Part X of the TED requires (as is technically feasible and reasonable) synthetic or AI-generated content developed on programs like ChatGPT include provenance information – a cryptographic signature bonded to the content that reveals it is AI content – and the program and systems used to create it. The maker may also voluntarily include personal identifying information (PII) as part of the provenance information, such as their internet protocol address. “Synthetic content creation system providers” like OpenAI are also charged with providing a tool to the public to read the provenance data, and large platforms like Meta are required to make the provenance data publicly accessible.
Part S in the PPGG presumes passage of Part X in the TED, and requires the provenance information of “materially deceptive media” (a.k.a “deepfakes”) in campaigns be disclosed, as is practicable, including the personal identifying information (PII) a maker may have voluntarily included like the unique internet protocol or device used in making the synthetic content. Deepfakes will also have to be labeled as manipulated content to the public. Furthermore, no person or entity can publish a deepfake within 90 days of an election if they know or should know it was fake, it was intended to impact the election, and was made without a candidate’s or individual’s permission if they are featured in the deepfake. There are several exemptions to the ban on publishing manipulated content just before an election: traditional media and streaming services can publish deepfakes with provenance data disclosures; deepfakes can be published if considered parody or satire; a social media platform or internet service cannot be held liable for a user disseminating a deepfake.
Enforcement of the provisions in Part X of the TED regarding disclosure of AI provenance information are handled by the Attorney General with the courts able to impose civil penalties up to $5K. The disclosures and prohibitions related to election-related deepfakes are also enforced concurrently by the district attorneys, and include a private right of action for candidates. Part R in the PPGG specifies that violations of the disclosure of and prohibition on certain elections-related deepfakes are misdemeanors, and class E and D felonies for repeat offenses.
These proposals would collectively go into effect in 2027, after the 2026 state elections.
Reinvent Albany recommends the following changes to improve this legislation:
- Require rulemaking to make clear when requirements in the bills are practicable or technologically feasible.
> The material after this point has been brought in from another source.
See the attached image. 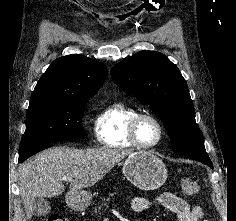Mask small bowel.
<instances>
[{"label":"small bowel","instance_id":"1","mask_svg":"<svg viewBox=\"0 0 236 221\" xmlns=\"http://www.w3.org/2000/svg\"><path fill=\"white\" fill-rule=\"evenodd\" d=\"M157 202L173 212L178 221H208L203 219L204 212L200 206H191L186 200L172 193H163L157 198ZM151 205V201L144 197H134L131 200V209L140 213Z\"/></svg>","mask_w":236,"mask_h":221}]
</instances>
Without rulemaking, some synthetic content or election-related deepfakes may not have provenance data disclosed or the PII that is part of it.
- Define parody or satire and provide criteria for making that determination, since deceptive media that is parody or satire is not subject to prohibition or disclosure.
- Include a severability clause in Part S of the PPGG should the courts strike down prohibitions on publishing deepfakes but not disclosure, for example.
5. Support the Governor’s budget request for Public Campaign Finance Board and the Board of Elections (State Operations Appropriations Bill)
We fully support the Governor’s budget request for $116.1 million for the Public Campaign Finance Board and $142.2 million for the Board of Elections. Empowering small donors and ensuring secure elections must continue to be a priority for New York State as independent donors spend more and more to influence voters.
We strongly urge the Legislature to make no further changes to the Public Campaign Finance Program. The amendments from last year – widely opposed by watchdog and civic groups – were a step back for one of the best state programs in the country, and were introduced at the last minute. The Legislature must protect the program’s integrity and avoid rushing through any more self-serving changes, particularly in an election year which would complicate administration and compliance.
Thank you for considering our recommendations related to proposals in the PPGG Article VII bill.